New data showing a higher than expected May jump in inflation underscored how a bumpy recovery from the coronavirus recession poses political challenges for President Biden and the Federal Reserve.
The consumer price index (CPI) rose 5 percent in the year leading into May, the Labor Department reported Thursday, marking the fastest annual increase since August 2008 and slightly exceeding the expectations of economists. The CPI minus food and energy prices, which are more volatile, also rose 3.8 percent
The CPI, a closely watched gauge of inflation, was driven higher primarily by factors analysts expect to be temporary, such as a national used car shortage, a rush of diners back into restaurants, and demand for certain goods outpacing manufacturers’ ability to supply them.
For those reasons, most economists and investors saw little cause for alarm in the new data. The S&P 500 index set a new record shortly after the release of the report, and the bond market showed little concern about a potential emergency rate hike in the future.
“Demand has been much stronger than many anticipate and that demand has caused supply bottlenecks, which has put pressure on prices,” said Joseph LaVorgna, chief economist of the Americas at investment firm Natixis who advised former President Trump’s National Economic Council (NEC) in 2020.
“However, once the U.S. economy fully reopens and overseas economies more fully reopen, you’re going to see these price pressures mitigate.”

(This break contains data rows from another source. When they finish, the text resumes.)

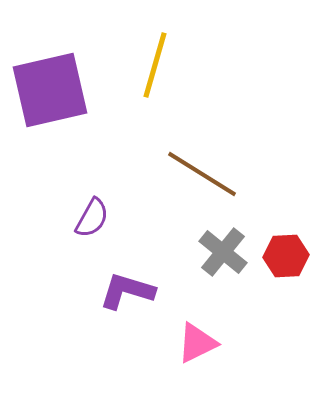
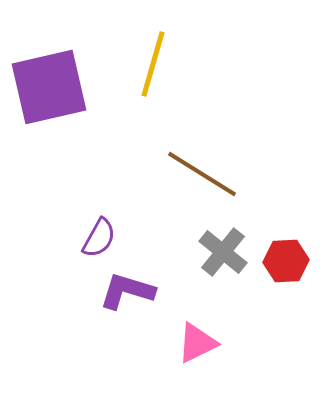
yellow line: moved 2 px left, 1 px up
purple square: moved 1 px left, 3 px up
purple semicircle: moved 7 px right, 20 px down
red hexagon: moved 5 px down
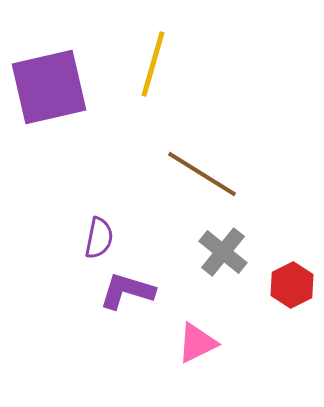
purple semicircle: rotated 18 degrees counterclockwise
red hexagon: moved 6 px right, 24 px down; rotated 24 degrees counterclockwise
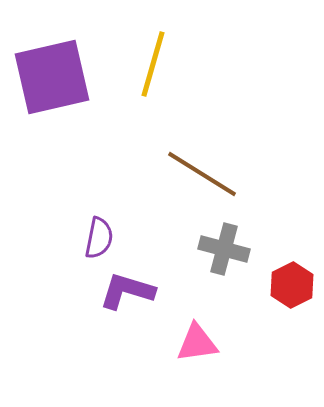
purple square: moved 3 px right, 10 px up
gray cross: moved 1 px right, 3 px up; rotated 24 degrees counterclockwise
pink triangle: rotated 18 degrees clockwise
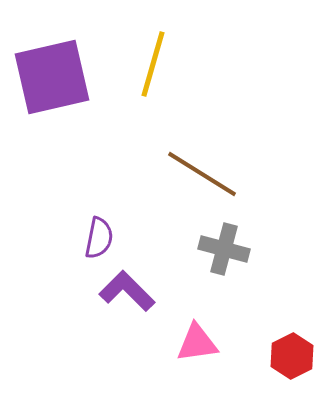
red hexagon: moved 71 px down
purple L-shape: rotated 28 degrees clockwise
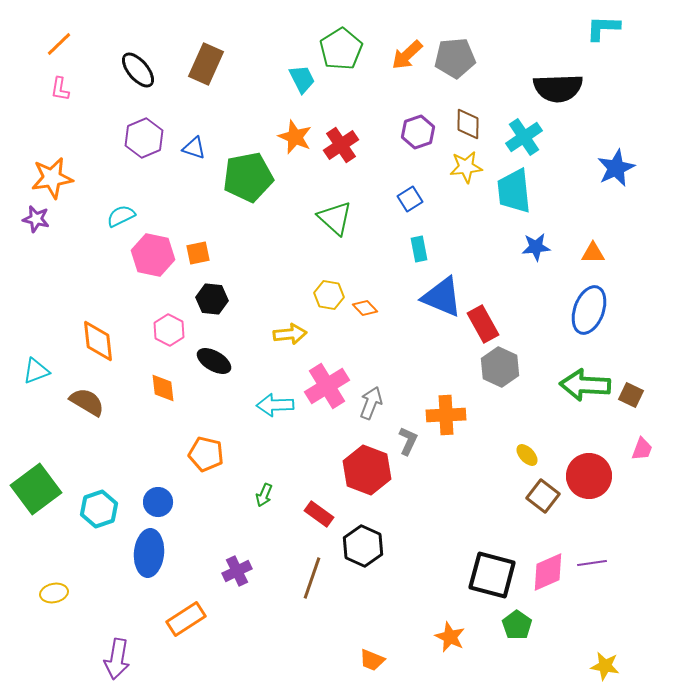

Biden and Fed Chair Jerome Powell may be able to take solace in hopes of a smoother future, but the short-term bumps still pose considerable political challenges for both the White House and central bank.
Republican lawmakers insisted Thursday that the new inflation data showed the peril of Biden’s plans for trillions in further spending and Powell’s commitment to keeping interest rates near zero percent through 2021 and beyond.
“The combination of the Fed’s average inflation targeting and its view that inflation will be transitory virtually guarantees the Fed will be behind the curve if inflation is enduring. Congress' massive spending contributes to the problem. It's time to end it,” said Sen. Pat Toomey (R-Pa.), ranking member on the Senate Banking Committee, in a Thursday tweet.
Biden and the Fed also took more heat from former Treasury Secretary Larry Summers, the chief Democratic critic of his agenda, who insisted that the May report underscored the danger of further stimulus for the fragile economy.
“The confidence with which inflation serene economists hold to their views, even after being repeatedly surprised, is a mystery to me,” tweeted Summers, who also served as NEC director for former President Obama.
“Reasonable people can disagree,” he continued. “But I do not see how any responsible policy maker can fail to recognize that overheating is now the largest risk in the near term.”
With months until inflation rates could move back toward historic averages, Biden and Powell are likely to battle concerns about rising prices throughout the summer.
That dynamic poses obstacles for both Biden and Powell at pivotal moments for each.
Biden has spent months in so-far fruitless negotiations with Republicans over a potential deal on infrastructure as Democratic lawmakers get increasingly impatient. But the president is also struggling to unite Democrats around a much larger package to pass through budget reconciliation with almost half of the year gone.
At the same time, a 2019 deal to waive the legal limit on the federal debt expires in less than two months. Republicans have already signaled they will refuse to support a debt ceiling hike without spending cuts, which could trigger a high-stakes budget battle as Biden attempts to cement trillions in infrastructure spending.
“Today’s 5 percent increase in the inflation rate is the highest since 2008 and makes one thing clear: President Joe Biden’s partisan trillion-dollar spending sprees are raising prices on groceries and gas and everything in between,” said Sen. Bill Hagerty (R-Tenn.) in a statement.
For Powell, the pressure comes amid his push to keep the Fed unified around its new framework, and financial markets patient with a turbulent economy. His performance could influence not only the Fed’s credibility, but also whether Biden renominates him later this year with Powell’s term set to expire in February.
Many economists said that while the near-term should be challenging for Biden and Powell, the May inflation numbers showed a range of temporary headaches that cause few long-term risks.
Prices for used cars and trucks soared more than 7 percent between April and May, making up one-third of the total increase in the CPI. There has been intense demand for used cars in 2021 as rental companies rush to replace fleets they liquidated in 2020, but have struggled to find available autos.
Other items posting large price increases were recovering from crisis levels one year ago, including airfares, vehicle insurance, restaurant meals, and rents.
“We are entering what will no doubt be a long, hot summer as consumers continue to spend faster than most producers and service providers can keep up,” wrote Diane Swonk, chief economist at Grant Thornton, in a Thursday analysis. “The report reminds us of the transitory nature of price hikes and how consumers react.”
LaVorgna said that the current state of price increase gave him little reason for concern, but warned that the dynamic could change drastically if Biden can push through the obstacles between him and another massive spending bill.